#### Exercise description
Please arrange the lines of the data as a Markdown table with the columns Row and Line, starting at the line that contains "задание не выполнено;" and ending at the line that contains "- к.э.н., доцент Панов М.А.". Leave out blank lines and include only these lines.

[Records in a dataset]

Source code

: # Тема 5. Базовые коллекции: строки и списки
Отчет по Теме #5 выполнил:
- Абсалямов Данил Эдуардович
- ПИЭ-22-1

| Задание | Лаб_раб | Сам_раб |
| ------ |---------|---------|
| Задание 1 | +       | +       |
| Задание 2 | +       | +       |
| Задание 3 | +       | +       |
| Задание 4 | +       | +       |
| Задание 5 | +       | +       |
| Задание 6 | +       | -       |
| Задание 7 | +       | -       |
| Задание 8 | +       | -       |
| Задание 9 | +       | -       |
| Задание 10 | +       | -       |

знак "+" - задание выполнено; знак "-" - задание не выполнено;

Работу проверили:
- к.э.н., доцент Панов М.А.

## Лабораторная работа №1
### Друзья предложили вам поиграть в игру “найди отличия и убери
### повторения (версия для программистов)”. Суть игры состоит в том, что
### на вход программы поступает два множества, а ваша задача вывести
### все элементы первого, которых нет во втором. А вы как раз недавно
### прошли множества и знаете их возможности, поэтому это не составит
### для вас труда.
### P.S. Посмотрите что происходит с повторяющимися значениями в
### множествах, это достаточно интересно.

#### Answer for this exercise
| Row | Line |
|---|---|
| 1 | знак "+" - задание выполнено; знак "-" - задание не выполнено; |
| 2 | Работу проверили: |
| 3 | - к.э.н., доцент Панов М.А. |